Stored data:

□ □ □ □

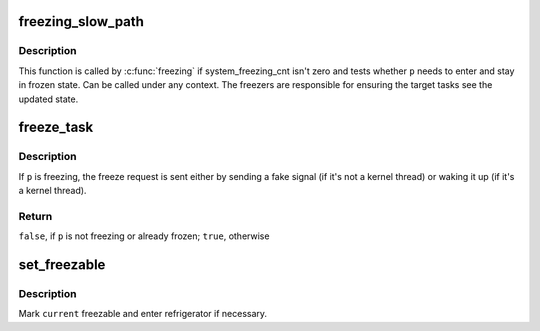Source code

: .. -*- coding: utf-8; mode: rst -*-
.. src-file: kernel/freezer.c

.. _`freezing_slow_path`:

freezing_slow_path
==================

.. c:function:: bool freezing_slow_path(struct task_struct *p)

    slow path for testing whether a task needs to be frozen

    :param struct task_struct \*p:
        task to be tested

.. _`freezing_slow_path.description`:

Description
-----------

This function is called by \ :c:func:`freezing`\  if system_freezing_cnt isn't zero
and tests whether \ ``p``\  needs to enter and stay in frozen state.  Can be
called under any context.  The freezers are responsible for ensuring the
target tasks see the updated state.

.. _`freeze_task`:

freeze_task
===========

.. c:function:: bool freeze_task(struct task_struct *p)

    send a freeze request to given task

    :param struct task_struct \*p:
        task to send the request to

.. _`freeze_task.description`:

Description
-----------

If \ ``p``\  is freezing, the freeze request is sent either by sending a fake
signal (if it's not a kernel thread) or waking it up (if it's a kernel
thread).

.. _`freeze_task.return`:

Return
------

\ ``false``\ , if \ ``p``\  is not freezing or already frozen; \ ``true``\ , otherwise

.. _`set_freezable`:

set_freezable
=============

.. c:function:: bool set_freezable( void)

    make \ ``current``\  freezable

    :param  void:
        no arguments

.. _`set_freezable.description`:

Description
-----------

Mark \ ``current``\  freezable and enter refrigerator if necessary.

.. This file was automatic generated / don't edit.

□ □ □ □

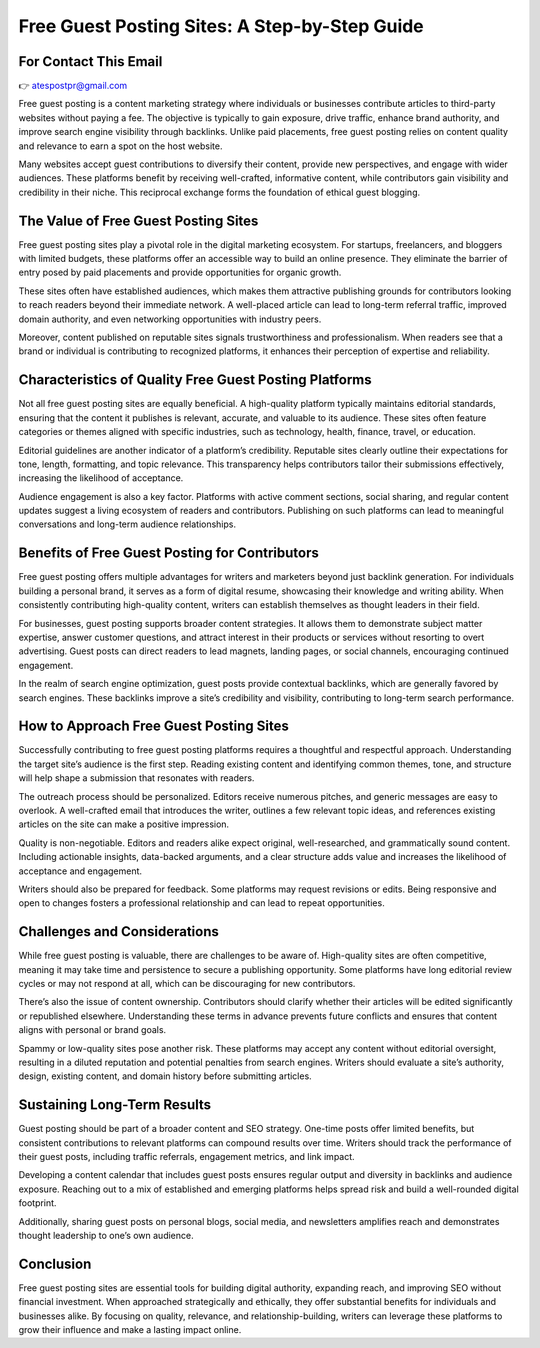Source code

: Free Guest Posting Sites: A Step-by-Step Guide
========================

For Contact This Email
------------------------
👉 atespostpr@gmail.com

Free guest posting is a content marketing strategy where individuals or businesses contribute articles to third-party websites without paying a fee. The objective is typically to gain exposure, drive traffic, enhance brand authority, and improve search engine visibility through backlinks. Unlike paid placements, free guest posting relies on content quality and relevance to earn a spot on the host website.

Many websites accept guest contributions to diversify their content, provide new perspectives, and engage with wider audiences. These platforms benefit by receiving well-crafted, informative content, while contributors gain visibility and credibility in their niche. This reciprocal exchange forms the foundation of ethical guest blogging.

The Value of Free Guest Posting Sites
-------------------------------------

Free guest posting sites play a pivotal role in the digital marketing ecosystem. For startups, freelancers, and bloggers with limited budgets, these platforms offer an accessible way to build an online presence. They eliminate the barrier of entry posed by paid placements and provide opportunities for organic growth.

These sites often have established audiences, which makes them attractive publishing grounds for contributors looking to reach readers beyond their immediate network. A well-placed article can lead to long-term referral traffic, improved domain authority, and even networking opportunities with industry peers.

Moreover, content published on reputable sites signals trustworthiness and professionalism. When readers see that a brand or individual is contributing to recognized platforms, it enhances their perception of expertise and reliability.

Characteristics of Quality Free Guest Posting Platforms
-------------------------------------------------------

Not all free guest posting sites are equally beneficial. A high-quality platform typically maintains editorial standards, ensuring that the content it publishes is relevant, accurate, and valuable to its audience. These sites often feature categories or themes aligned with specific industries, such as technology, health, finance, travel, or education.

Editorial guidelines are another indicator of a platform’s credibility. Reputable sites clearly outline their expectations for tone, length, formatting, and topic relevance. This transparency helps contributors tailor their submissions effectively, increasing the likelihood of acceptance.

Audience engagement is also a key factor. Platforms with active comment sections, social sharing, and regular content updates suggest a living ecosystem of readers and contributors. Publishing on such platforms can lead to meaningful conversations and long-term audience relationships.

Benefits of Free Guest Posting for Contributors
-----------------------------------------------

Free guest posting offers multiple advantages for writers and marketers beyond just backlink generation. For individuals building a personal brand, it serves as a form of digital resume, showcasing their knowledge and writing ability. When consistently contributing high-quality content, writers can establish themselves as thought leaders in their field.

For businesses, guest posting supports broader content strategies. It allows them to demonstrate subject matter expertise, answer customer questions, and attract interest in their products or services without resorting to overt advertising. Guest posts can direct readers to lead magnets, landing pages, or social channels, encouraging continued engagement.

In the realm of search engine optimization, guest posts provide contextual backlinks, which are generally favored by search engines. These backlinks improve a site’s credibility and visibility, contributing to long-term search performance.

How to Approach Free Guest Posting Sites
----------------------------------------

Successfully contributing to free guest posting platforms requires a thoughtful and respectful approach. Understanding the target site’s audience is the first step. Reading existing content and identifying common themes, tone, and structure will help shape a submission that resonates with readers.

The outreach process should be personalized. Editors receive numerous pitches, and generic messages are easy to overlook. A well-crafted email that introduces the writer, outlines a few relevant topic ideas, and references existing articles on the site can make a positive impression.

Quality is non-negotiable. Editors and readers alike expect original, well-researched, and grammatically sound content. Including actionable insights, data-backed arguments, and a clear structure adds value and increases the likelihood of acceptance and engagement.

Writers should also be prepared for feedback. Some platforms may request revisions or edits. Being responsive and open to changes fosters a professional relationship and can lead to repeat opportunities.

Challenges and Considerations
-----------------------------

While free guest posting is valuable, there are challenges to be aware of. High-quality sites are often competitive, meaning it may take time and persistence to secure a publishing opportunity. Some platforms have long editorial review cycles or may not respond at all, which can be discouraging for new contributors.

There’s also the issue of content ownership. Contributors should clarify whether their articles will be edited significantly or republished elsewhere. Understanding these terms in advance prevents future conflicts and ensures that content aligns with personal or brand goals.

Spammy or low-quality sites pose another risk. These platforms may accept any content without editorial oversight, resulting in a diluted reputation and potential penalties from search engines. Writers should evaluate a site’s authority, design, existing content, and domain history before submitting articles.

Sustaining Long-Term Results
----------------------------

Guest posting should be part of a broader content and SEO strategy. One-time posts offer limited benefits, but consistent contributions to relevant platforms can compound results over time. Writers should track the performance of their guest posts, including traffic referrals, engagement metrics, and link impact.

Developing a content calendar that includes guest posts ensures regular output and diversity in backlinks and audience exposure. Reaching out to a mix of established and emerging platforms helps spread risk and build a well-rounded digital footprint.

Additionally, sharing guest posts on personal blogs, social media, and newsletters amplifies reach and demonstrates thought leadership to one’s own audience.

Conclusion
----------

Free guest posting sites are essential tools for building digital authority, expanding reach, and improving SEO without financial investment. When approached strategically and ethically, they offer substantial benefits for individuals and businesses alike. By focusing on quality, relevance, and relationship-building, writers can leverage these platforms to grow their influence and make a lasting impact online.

□ □ □ □

- [Problem to work on] Scan the records above for lines with the word "file", then say how many there are, giving the number alone.

- [Answer to this exercise] 2